SETTING A NEW COURSE

Cathay Pacific will reassign the flagship Airbus A350-900 aircraft currently on the YVR-JFK route to fly non-stop between Hong Kong and New York (JFK) four times per week. This will bring the total number of non-stop flights on the JFK- HKG route to 25 flights per week, up from the current 21. This is in addition to a daily non-stop EWR-HKG service, also on an A350-900.

Meanwhile, the frequency on the Hong Kong-Vancouver service will be adjusted to twice daily. While this is a reduction from the current 17 flights per week, the aircraft assigned to the route will be switched to a Boeing 777-300ER, which has a higher passenger capacity. The capacity on the YVR-HKG service will thus remain essentially unchanged, says CX.

“We consider it to be the best domestic flight in the Americas,” said Lacamp, referring to the Vancouver-New York route. “We are sad to see it go, but it has become increasingly difficult to support this flight in today’s tough competitive environment.”

NOT CONNECTED

The cancellation of the flight is not connected in any way with the ongoing civil unrest in Hong Kong – the headquarters city for Cathay Pacific – said the senior VP.
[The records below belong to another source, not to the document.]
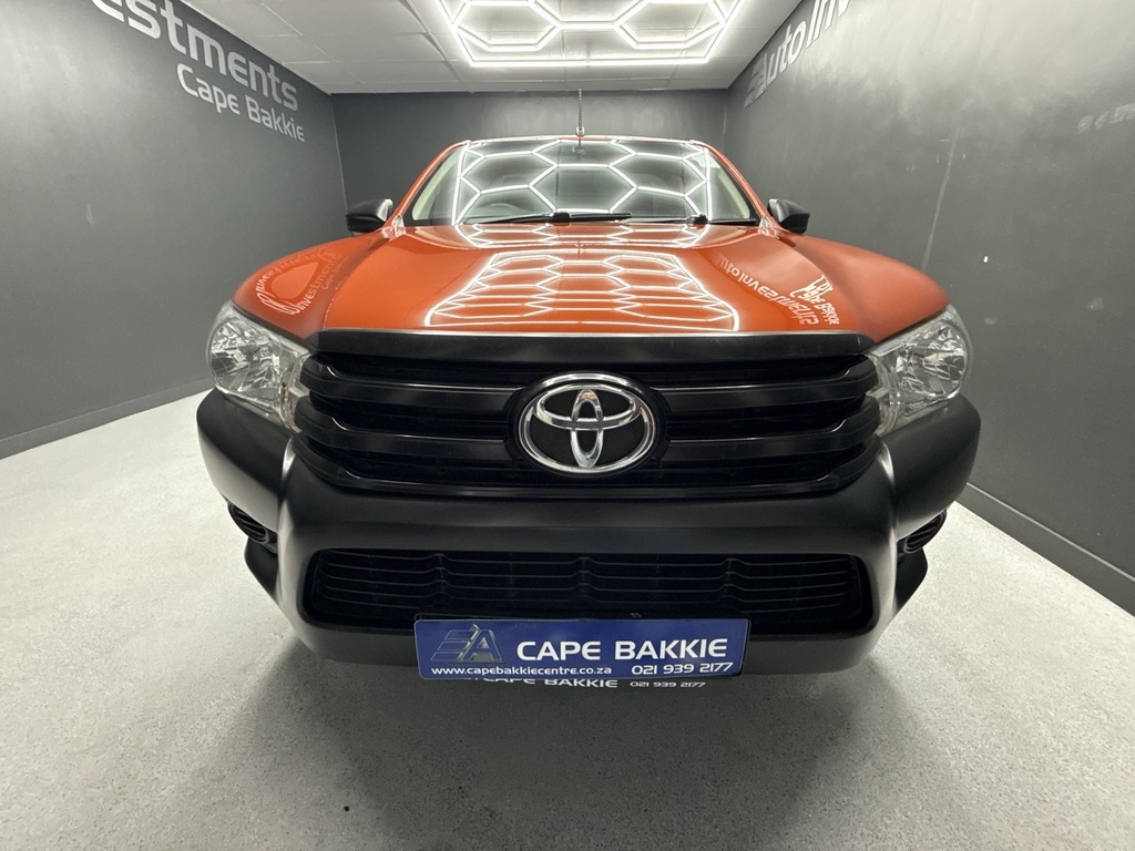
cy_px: 426
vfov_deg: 85.7
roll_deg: +0.1
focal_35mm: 14
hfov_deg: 102.1
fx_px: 459
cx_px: 568
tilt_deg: -19.4
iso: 400
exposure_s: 1/50
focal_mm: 2.22
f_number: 2.2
“These are tough times for Hong Kong, but we have great confidence in the city. The airport is 100% operational and open for business,” said Lacamp. He would not speculate on how or when the Hong Kong civil conflict will come to an end. Tourist arrivals to Hong Kong have dropped by almost 40% in August compared to a year earlier, said an official in the Hong Kong government recently.

Vancouver was the first North American destination for Cathay Pacific, and it remains a vital market for the airline, says a CX statement. Cathay Pacific currently operates 115 non-stop flights per week to 10 destinations in North America, and this will increase to 123 flights per week next year. Recent additions to the Cathay Pacific network in North America network include Seattle in 2019 and Washington, DC in 2018.